Die Strafprozessreform trägt nur einzelnen dieser Bedenken Rechnung: Der Beschuldigte hat nun das Recht binnen 14 Tagen einen Antrag auf Enthebung zu stellen, wenn ein begründeter Zweifel an der Sachkunde des Sachverständigen besteht, und er kann eine besser qualifizierte Person vorschlagen (§ 126 Abs 5 StPO).

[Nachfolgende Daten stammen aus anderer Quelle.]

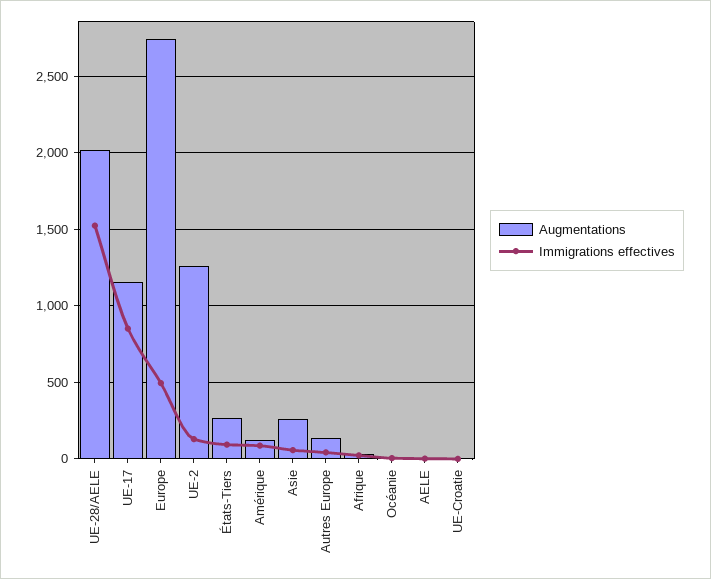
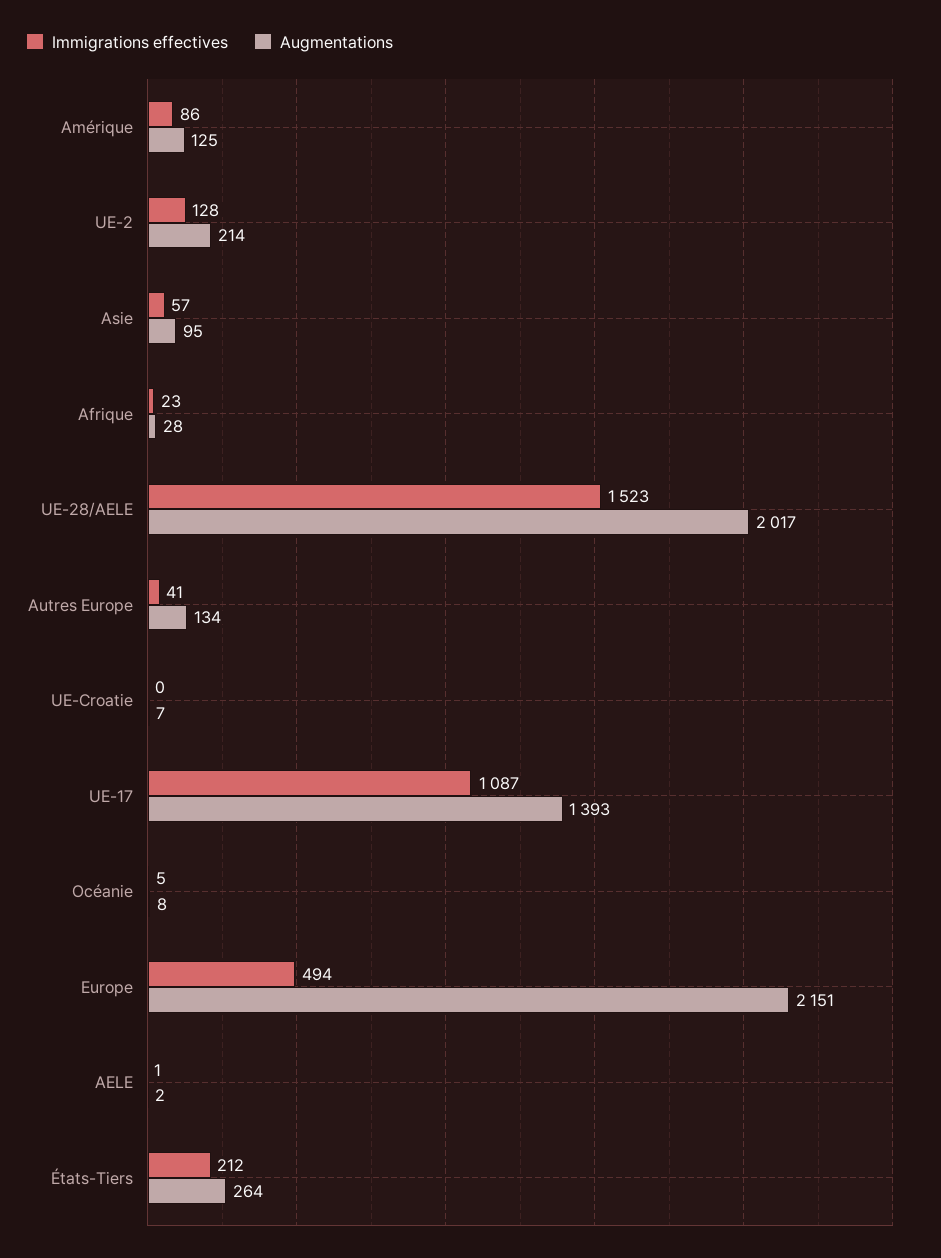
  {
    "Augmentations": {
      "UE-28/AELE": 2017,
-     "UE-17": 1150,
+     "UE-17": 1393,
-     "Europe": 2750,
+     "Europe": 2151,
-     "UE-2": 1250,
+     "UE-2": 214,
      "États-Tiers": 264,
      "Amérique": 125,
-     "Asie": 250,
+     "Asie": 95,
      "Autres Europe": 134,
      "Afrique": 28,
      "Océanie": 8,
      "AELE": 2,
      "UE-Croatie": 7
    },
    "Immigrations effectives": {
      "UE-28/AELE": 1523,
-     "UE-17": 850,
+     "UE-17": 1087,
      "Europe": 494,
      "UE-2": 128,
-     "États-Tiers": 100,
+     "États-Tiers": 212,
      "Amérique": 86,
      "Asie": 57,
      "Autres Europe": 41,
      "Afrique": 23,
      "Océanie": 5,
      "AELE": 1,
      "UE-Croatie": 0
    }
  }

Stützt sich die Anklageschrift auf ein Sachverständigengutachten, kann eine Gegenäußerung samt Schlussfolgerungen eines Privatgutachters eingebracht werden (§ 222 Abs 3 StPO) und dem Privatgutachter wird ein selbständiges Fragerecht an den Gerichtssachverständigen eingeräumt (§ 249 Abs 3 StPO). Bei der Nichteinhaltung von Fristen sind die Mühewaltungsgebühren des Sachverständigen um ein Viertel zur kürzen (§ 25 Abs 3 GebAG) zudem wurden Neuerungen betreffend die Warnpflicht bei Überschreitung von EUR 10.000 vorgesehen.

Im September 2014 stellte der OGH (11 Os 26/14d) zur Problematik der Sachverständigenbestellung einen Antrag auf Aufhebung wegen Verfassungswidrigkeit an den VfGH, über welchen noch nicht entschieden wurde.

Verdächtiger vs. Beschuldigter
Zum Schutz vor medialer Vorverurteilung sieht die Reform eine Unterscheidung zwischen „Verdächtiger” und „Beschuldigter” (§ 48 Abs 1 StPO), Änderungen zum Verfahrensbeginn (§ 1 Abs 2 und Abs 3 StPO) sowie das Absehen von der Einleitung eines Ermittlungsverfahrens bei fehlendem Anfangsverdacht (§ 35c StAG) vor.

Anhebung der Höchstbeträge für den Ersatz von Verteidigungskosten
Die Höchstbeträge für den Ersatz von Verteidigerkosten werden auf maximal EUR 10.000 angehoben (§ 393a Abs 1 StPO). Dieser Höchstbetrag soll laut Materialien jedoch lediglich bei Verfahren von außergewöhnlichem Umfang ausgeschöpft werden. Auch nach der Erhöhung steht der Kostenersatz in keinerlei Relation zu den tatsächlich im Strafverfahren anfallenden Verteidigungskosten.

Darüber hinaus bringt die Strafprozessreform Änderungen im Bereich des Schöffenverfahrens, der Sicherstellung privatrechtlicher Ansprüche, der Diversion, der Übermittlung von Daten im Wege der Amtshilfe und der staatsanwaltschaftlichen Öffentlichkeitsarbeit während des Strafverfahrens sowie die Einführung eines – völlig zu Recht massiv kritisierten – neuen Mandatsverfahrens, in welchem eine rein schriftliche Strafverfügung, ohne Durchführung einer Hauptverhandlung, erlassen werden kann.